- Parceiros da Portas Abertas conseguiram contato com fiéis iranianos após nove dias de silêncio; muitos estão seguros, mas vivem sob condições extremas.
- Um jovem cristão continua desaparecido desde protestos de janeiro; os pais buscam informações em prisões e necrotérios, sem respostas.
- Preocupação com jovens recrutados para o serviço militar obrigatório, com relatos de comandantes deixando quartéis e soldados inexperientes na linha de frente.
- Crise econômica se intensifica, com inflação, desemprego e escassez de alimentos e medicamentos; igrejas locais ajudam com itens básicos, porém as necessidades aumentam.
- Na prisão de Evin, há denúncias de condições precárias e guarda irregular; além disso, autoridades advertiram sobre confisco de bens no exterior de iranianos considerados inimigos.
Os cristãos no Irã enfrentam dias de silêncio e incerteza após mais de uma semana de guerra e interrupções nas comunicações. Parceiros da Portas Abertas confirmaram que muitos seguem seguros, mas vivem em condições extremas, com acesso limitado a itens básicos.
Um contato local, com segurança preservada, revelou o alívio de ouvir familiares após nove dias sem comunicação. A mensagem reforçou que os fiéis estão bem, mesmo diante da crise que afeta a comunidade.
Entre os relatos, há um caso de um jovem desaparecido durante protestos em janeiro. Os pais buscaram informações em prisões e necrotérios, mas ainda não obteram respostas, agravadas pela ausência de contato.
Há também preocupação com jovens recrutados para o serviço militar. Segundo Mohsen, vários comandantes teriam deixado quartéis, expondo recrutas inexperientes à linha de frente, conforme relatos de familiares.
A crise econômica se agrava com inflação, desemprego e escassez de alimentos e medicamentos, crises que já atingiam o Irã antes do conflito. Igrejas locais tentam apoiar com itens básicos, mas a demanda continua alta.
Na prisão de Evin, onde cristãos são detidos por motivos de fé, as condições são motivo de apreensão. Guardas teriam abandonado áreas da unidade, deixando presos em situação precária, com relatos de falta de água.

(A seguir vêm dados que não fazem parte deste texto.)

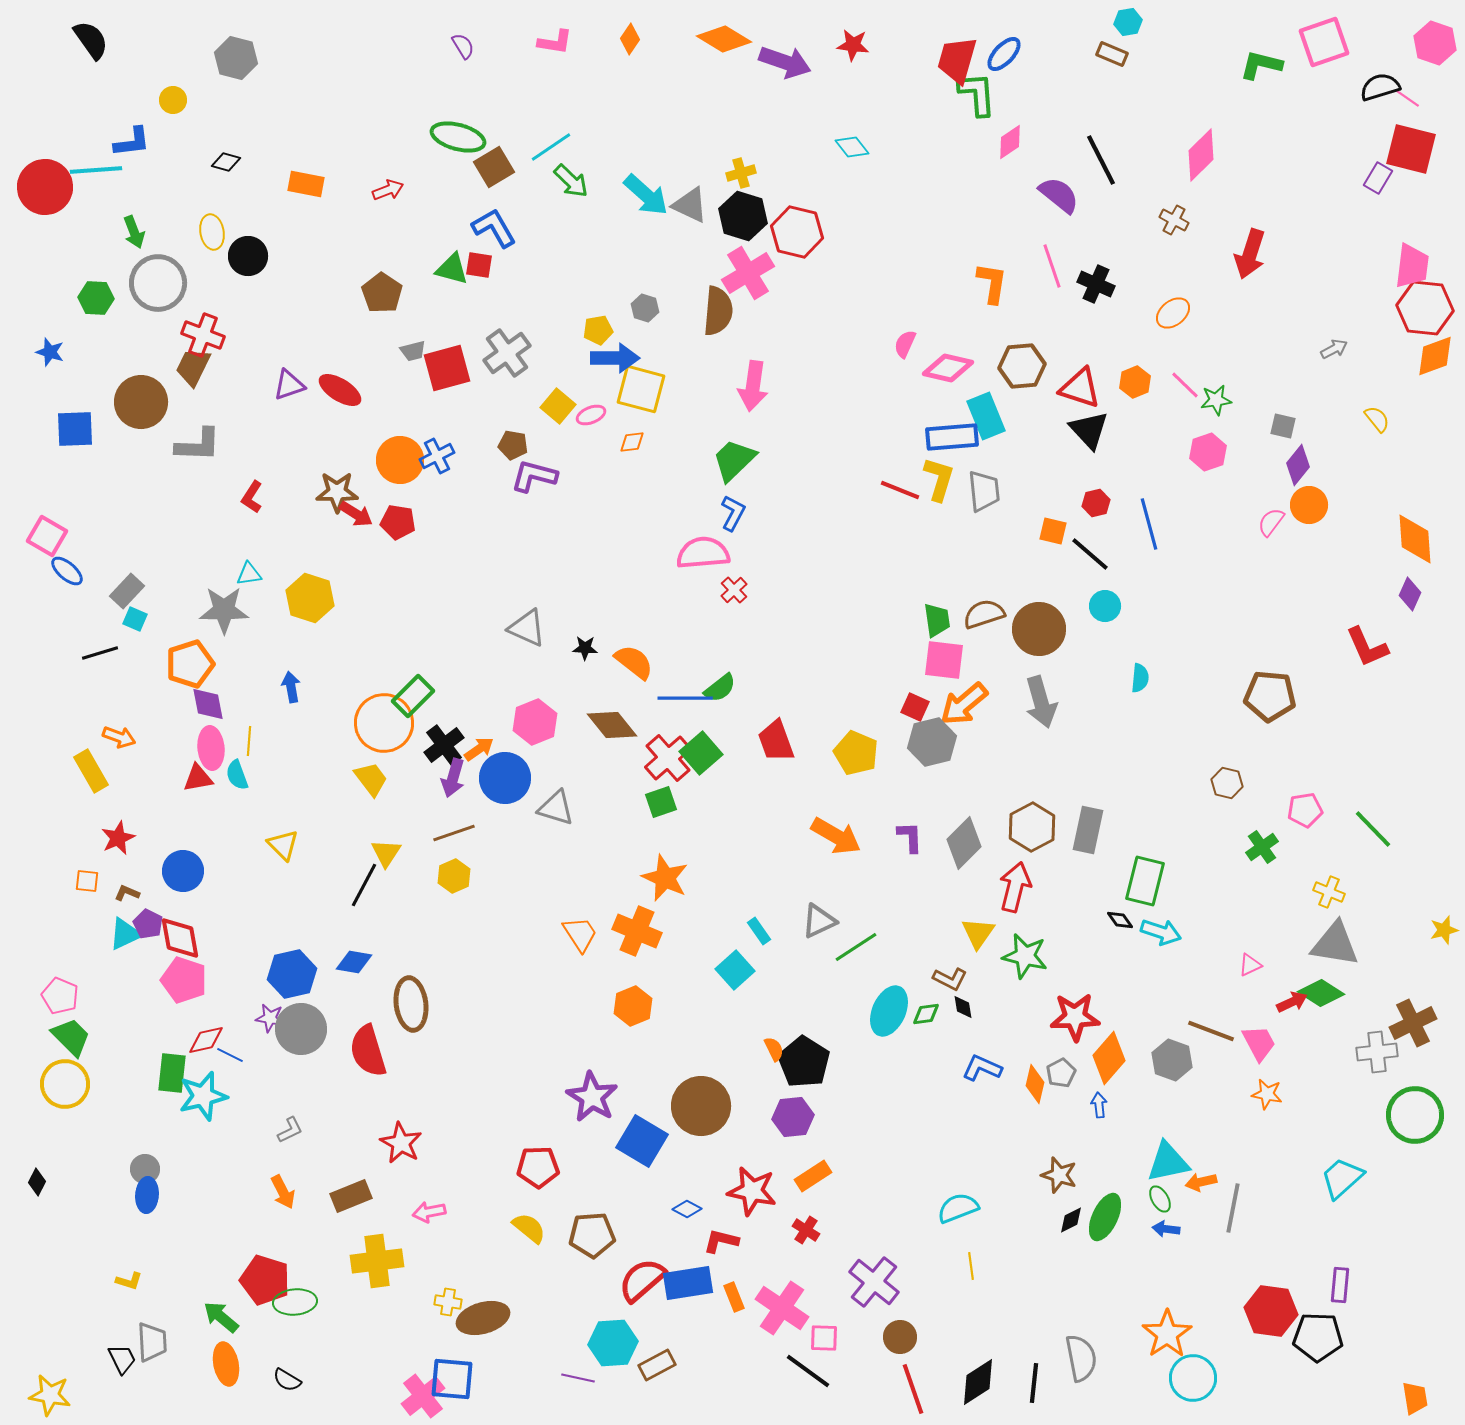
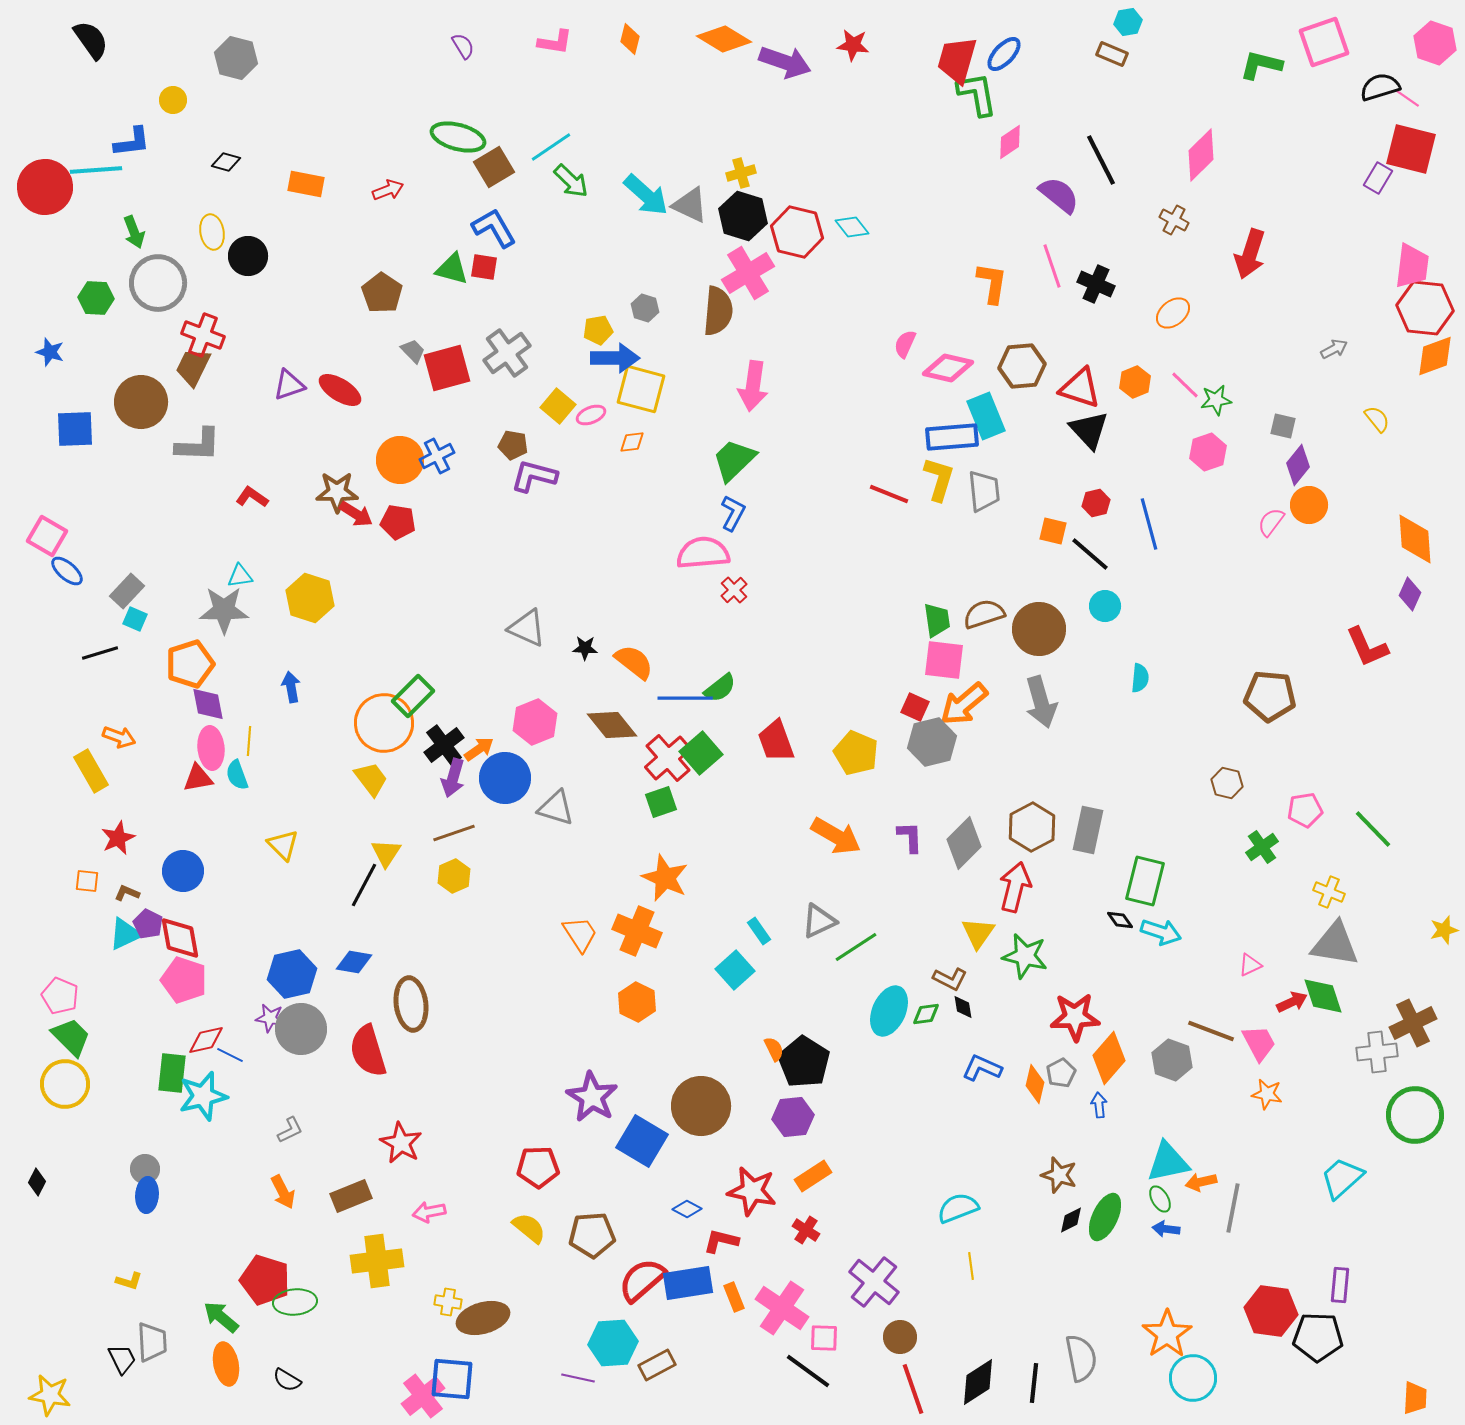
orange diamond at (630, 39): rotated 20 degrees counterclockwise
green L-shape at (977, 94): rotated 6 degrees counterclockwise
cyan diamond at (852, 147): moved 80 px down
red square at (479, 265): moved 5 px right, 2 px down
gray trapezoid at (413, 351): rotated 120 degrees counterclockwise
red line at (900, 490): moved 11 px left, 4 px down
red L-shape at (252, 497): rotated 92 degrees clockwise
cyan triangle at (249, 574): moved 9 px left, 2 px down
green diamond at (1321, 993): moved 2 px right, 3 px down; rotated 39 degrees clockwise
orange hexagon at (633, 1006): moved 4 px right, 4 px up; rotated 12 degrees counterclockwise
orange trapezoid at (1415, 1398): rotated 12 degrees clockwise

O panorama de risco envolve também civis. Autoridades iranianas estariam ampliando operações em áreas densamente populosas, elevando o perigo para moradores, segundo informações não verificadas de campo.
O procurador-geral ameaçou confiscar bens de iranianos no exterior considerados colaboradores do que chamou de inimigo, e previu punições mais duras, ampliando o clima de tensão em diferentes frentes.
Apesar das dificuldades, há sinais de solidariedade entre cristãos. Uma família abriu a residência para acolher outra que perdeu o lar após uma explosão, reunindo-se para orar e fortalecer a fé.
O parceiro que acompanha os acontecimentos destacou a importância da rede de apoio entre igrejas, destacando que a comunidade permanece unida mesmo diante de perdas significativas.
Pelo relato, cristãos pedem orações pela proteção, pela provisão e pela paz para famílias afetadas, por desaparecidos, por presos e por civis expostos aos conflitos. O histórico de cooperação local reforça o papel comunitário.